Éxodo 19:5 • 1 Pedro 2:9

Aunque éramos indignos, sin derecho a pedir, Tu mirada nos buscó, nos enseñó a vivir. De tinieblas nos llamaste, a Tu luz sin igual, Tu amor nos transformó, sanando todo mal. No nos juzgas como siervos, inútiles sin valor, Tu gracia nos eleva, con paternal calor.
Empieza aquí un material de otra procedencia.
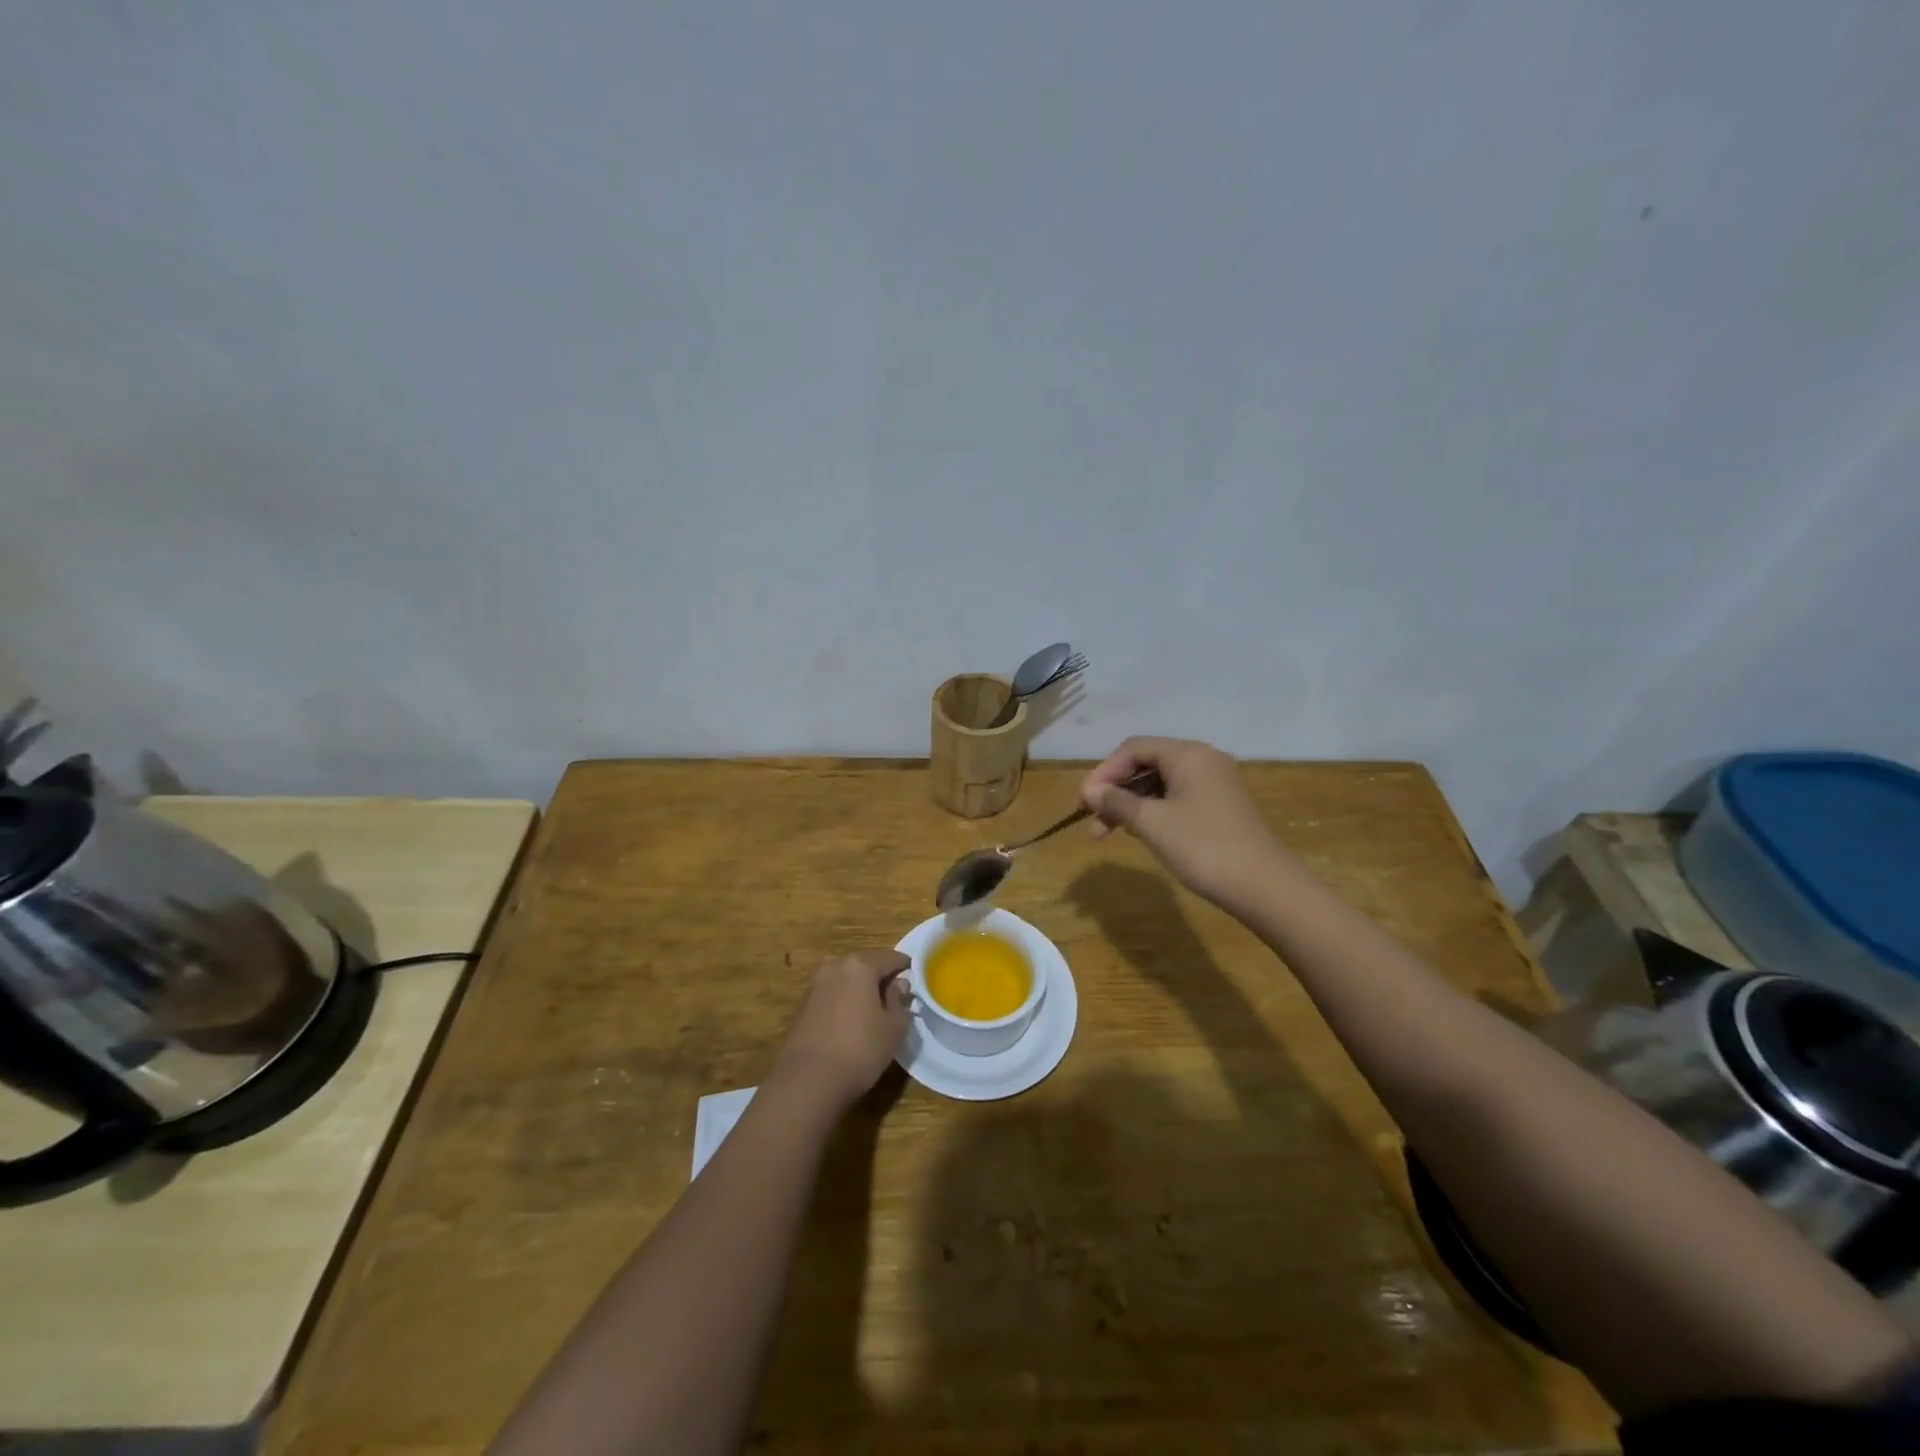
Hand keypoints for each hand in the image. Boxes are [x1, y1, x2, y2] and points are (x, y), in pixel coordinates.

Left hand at [771, 949, 910, 1110]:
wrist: (807, 1082)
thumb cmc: (860, 1050)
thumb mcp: (894, 1028)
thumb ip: (899, 1001)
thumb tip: (898, 985)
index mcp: (860, 966)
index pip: (890, 957)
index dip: (905, 967)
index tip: (916, 977)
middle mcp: (834, 967)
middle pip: (865, 964)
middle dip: (881, 976)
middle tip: (896, 995)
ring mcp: (815, 986)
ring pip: (846, 980)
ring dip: (861, 989)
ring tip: (874, 1010)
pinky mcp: (802, 1007)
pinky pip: (832, 995)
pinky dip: (844, 1002)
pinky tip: (851, 1022)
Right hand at [1080, 737, 1285, 909]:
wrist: (1263, 886)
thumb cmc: (1202, 847)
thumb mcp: (1151, 823)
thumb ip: (1116, 802)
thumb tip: (1090, 791)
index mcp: (1188, 754)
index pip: (1134, 749)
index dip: (1104, 772)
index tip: (1083, 801)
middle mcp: (1203, 759)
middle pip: (1147, 764)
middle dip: (1115, 790)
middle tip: (1090, 818)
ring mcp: (1215, 783)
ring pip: (1160, 783)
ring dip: (1130, 804)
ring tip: (1106, 833)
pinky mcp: (1221, 806)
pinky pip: (1177, 797)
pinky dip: (1152, 811)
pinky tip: (1138, 832)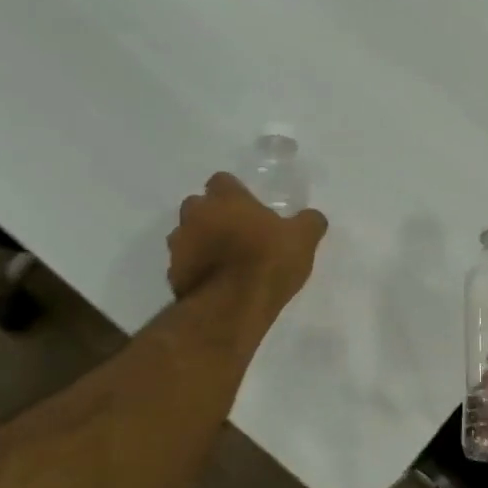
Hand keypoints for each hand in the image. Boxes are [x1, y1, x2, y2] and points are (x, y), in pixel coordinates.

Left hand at [167, 173, 327, 315]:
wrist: (232, 306)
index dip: (234, 193)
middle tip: (235, 234)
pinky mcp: (173, 274)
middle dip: (212, 216)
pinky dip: (195, 271)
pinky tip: (215, 284)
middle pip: (198, 206)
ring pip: (186, 235)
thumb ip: (309, 223)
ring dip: (200, 243)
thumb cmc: (268, 262)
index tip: (248, 208)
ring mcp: (179, 244)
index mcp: (225, 199)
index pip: (222, 181)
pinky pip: (184, 266)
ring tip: (224, 262)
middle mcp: (195, 214)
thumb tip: (314, 217)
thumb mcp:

Somos Tu linaje escogido, real sacerdocio, nación santa, Tu tesoro especial, pueblo adquirido por amor. Ya no siervos, sino amigos, Tus hijos, oh Señor, Por Tu gracia infinita, hoy tenemos salvación.

No somos extranjeros, ni advenedizos más, Conciudadanos contigo, en Tu hogar hay paz. Confiados nos acercamos, al trono de Tu gracia, Recibiendo socorro, por Tu inmensa piedad. Si entregaste a Tu Hijo, ¿cómo no darnos más? Todas las cosas buenas, nos darás.

Tu Hijo abrió el camino, en la cruz se entregó, Para que el siervo indigno, amigo y tu hijo sea. Nos injertaste en Tu familia, con un amor sin fin, Por eso te alabamos, con el alma y el sentir. ¡Qué hermoso contraste! Esclavo y heredero a la vez, Gracias por Tu bondad, oh Rey.

Somos Tu linaje escogido, real sacerdocio, nación santa, Tu tesoro especial, pueblo adquirido por amor. Ya no siervos, sino amigos, Tus hijos, oh Señor, Por Tu gracia infinita, hoy tenemos salvación.

Tu amor nos hizo dignos, Tu gracia nos salvó, Somos Tu linaje, Tu pueblo, Tu amor nos adoptó. Para siempre seremos, Tu tesoro, oh Dios, ¡Aleluya! Gracias, mi Señor.